:: TASK TO COMPLETE ::
Return only those lines of the material that contain "title".

:: EXERCISE DATA ::
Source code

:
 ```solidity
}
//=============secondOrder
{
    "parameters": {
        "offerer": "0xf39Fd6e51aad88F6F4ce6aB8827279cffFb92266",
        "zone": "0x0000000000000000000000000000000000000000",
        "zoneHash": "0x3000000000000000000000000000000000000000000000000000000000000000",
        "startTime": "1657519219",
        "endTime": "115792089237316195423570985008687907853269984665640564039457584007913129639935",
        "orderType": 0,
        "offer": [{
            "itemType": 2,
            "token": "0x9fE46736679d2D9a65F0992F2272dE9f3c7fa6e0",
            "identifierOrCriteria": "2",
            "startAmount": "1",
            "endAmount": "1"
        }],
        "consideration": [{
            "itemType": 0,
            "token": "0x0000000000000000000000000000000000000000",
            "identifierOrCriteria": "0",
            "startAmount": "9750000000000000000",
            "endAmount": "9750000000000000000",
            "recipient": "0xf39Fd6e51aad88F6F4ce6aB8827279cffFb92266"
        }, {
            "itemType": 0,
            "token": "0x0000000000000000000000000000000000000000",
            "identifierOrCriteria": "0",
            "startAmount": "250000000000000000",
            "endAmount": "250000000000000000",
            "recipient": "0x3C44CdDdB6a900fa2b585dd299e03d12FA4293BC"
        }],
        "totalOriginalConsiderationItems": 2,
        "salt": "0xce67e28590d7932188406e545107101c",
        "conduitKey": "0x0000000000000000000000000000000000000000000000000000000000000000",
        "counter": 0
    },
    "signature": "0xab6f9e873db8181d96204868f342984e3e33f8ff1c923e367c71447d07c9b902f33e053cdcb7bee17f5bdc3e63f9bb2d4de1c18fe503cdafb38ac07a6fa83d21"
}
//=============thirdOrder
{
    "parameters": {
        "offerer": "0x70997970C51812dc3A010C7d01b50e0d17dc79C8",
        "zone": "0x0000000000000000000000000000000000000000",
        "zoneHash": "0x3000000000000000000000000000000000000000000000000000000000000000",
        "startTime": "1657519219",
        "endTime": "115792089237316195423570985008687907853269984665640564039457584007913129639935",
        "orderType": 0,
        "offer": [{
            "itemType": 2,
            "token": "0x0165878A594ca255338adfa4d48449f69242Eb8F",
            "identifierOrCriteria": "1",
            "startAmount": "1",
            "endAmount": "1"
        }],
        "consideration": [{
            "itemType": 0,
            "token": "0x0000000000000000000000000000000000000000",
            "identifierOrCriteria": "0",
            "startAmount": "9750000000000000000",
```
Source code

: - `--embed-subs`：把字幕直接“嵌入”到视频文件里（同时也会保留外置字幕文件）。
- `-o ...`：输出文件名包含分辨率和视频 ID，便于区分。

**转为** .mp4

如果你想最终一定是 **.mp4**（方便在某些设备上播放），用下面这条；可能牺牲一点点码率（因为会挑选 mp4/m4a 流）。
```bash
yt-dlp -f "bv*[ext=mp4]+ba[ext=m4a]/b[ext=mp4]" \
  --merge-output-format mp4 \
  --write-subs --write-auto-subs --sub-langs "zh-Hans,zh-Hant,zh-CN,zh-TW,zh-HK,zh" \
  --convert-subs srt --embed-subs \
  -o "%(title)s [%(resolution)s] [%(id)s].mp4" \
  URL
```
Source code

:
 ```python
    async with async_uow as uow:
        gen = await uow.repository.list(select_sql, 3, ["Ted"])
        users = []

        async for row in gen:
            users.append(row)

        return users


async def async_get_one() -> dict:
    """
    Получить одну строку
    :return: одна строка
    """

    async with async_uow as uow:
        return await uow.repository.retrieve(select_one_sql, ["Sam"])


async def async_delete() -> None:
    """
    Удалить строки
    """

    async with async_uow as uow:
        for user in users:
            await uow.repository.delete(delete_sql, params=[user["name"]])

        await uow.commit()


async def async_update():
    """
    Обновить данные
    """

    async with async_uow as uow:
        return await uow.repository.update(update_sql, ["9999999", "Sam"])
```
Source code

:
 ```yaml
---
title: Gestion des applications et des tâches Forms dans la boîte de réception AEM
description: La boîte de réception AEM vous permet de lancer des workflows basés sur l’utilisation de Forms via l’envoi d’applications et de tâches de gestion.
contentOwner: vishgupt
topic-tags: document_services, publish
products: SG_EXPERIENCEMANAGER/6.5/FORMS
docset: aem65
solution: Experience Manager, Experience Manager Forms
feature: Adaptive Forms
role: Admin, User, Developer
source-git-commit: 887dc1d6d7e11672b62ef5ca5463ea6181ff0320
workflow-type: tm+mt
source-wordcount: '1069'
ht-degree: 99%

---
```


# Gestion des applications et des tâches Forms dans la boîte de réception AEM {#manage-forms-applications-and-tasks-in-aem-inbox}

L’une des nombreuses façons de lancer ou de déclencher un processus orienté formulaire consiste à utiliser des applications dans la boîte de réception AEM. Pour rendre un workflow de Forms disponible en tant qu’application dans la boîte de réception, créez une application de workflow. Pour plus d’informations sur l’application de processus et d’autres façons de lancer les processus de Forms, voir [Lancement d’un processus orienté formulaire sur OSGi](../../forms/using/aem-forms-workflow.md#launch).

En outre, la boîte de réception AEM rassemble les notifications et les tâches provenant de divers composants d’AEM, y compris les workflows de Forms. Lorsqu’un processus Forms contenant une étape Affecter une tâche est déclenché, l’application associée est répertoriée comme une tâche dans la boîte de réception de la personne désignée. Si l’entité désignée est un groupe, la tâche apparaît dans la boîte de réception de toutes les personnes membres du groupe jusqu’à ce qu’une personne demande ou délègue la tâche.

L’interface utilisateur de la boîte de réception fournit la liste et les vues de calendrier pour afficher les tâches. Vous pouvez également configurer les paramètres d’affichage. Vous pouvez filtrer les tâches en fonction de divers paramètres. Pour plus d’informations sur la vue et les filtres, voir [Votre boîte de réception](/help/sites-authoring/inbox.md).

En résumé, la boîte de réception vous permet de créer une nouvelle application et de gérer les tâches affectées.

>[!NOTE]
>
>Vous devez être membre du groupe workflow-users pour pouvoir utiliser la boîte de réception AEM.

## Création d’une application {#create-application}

:: RESULT FOR THIS TASK ::
  -o "%(title)s [%(resolution)s] [%(id)s].mp4" \
title: Gestion des applications et des tâches Forms dans la boîte de réception AEM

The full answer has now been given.